Operar com contas-bolsão significa manter recursos de múltiplos clientes finais em uma única conta titulada pela empresa operadora, sem individualização por CPF ou CNPJ. Essa estrutura mistura o patrimônio dos clientes com o da empresa, o que é vedado pelas normas do Banco Central para instituições de pagamento. Além do risco regulatório direto, a ausência de individualização dificulta o rastreamento de transações para fins de PLD-FT e aumenta a chance de sanções por falhas de compliance. A infraestrutura da Celcoin opera com contas vinculadas individualizadas por CPF ou CNPJ, o que elimina esse risco estrutural.
Quanto tempo leva para integrar e ir à produção com o Banking as a Service da Celcoin?

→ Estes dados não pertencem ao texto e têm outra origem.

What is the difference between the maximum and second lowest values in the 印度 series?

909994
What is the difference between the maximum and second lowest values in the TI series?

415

O tempo de integração depende da complexidade da operação e da disponibilidade da equipe técnica da empresa tomadora. Alguns clientes da Celcoin chegam à produção em cerca de uma semana, enquanto outros, com arquiteturas mais complexas ou múltiplos produtos simultâneos, levam até três meses. O processo inclui acesso ao sandbox, validação técnica de todos os fluxos, homologação em produção e ativação de monitoramento. A Celcoin disponibiliza documentação, SDKs e suporte especializado para encurtar o ciclo de integração.

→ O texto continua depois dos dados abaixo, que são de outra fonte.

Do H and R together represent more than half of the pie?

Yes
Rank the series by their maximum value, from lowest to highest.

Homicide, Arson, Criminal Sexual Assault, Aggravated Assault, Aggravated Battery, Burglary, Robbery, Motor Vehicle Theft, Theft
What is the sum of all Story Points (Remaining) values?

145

Quando faz sentido migrar do Banking as a Service para licença própria?
A migração para licença própria como Instituição de Pagamento ou Sociedade de Crédito Direto passa a fazer sentido quando o volume transacional torna o custo variável do Banking as a Service superior ao custo fixo de manter infraestrutura regulatória própria, quando a empresa precisa de produtos que exigem licença direta ou quando a estratégia de marca demanda controle total sobre a experiência regulatória. O Core Banking da Celcoin permite que empresas reguladas integrem suas próprias licenças à mesma infraestrutura tecnológica usada no Banking as a Service, sem necessidade de reconstruir sistemas ou trocar de parceiro tecnológico.
Conclusão
Lançar uma fintech em 2026 usando licença e infraestrutura de terceiros é um caminho direto para chegar ao mercado com produtos financeiros regulados em menos tempo. A Resolução Conjunta nº 16/2025 consolidou as regras do modelo de Banking as a Service e trouxe mais transparência e segurança para provedores e tomadoras. Seguir os sete passos descritos neste guia, da definição do produto à modelagem de custos e ao roadmap de 6 meses, reduz o risco de retrabalho técnico, exposição regulatória e perda de receita por atraso no lançamento.
O Brasil se consolidou como um dos principais mercados de Banking as a Service na América Latina, com crescimento projetado de 11,3% ao ano até 2035, impulsionado pelo Pix e pelo Open Finance. A Celcoin oferece a infraestrutura completa para percorrer essa jornada, do primeiro ao último passo.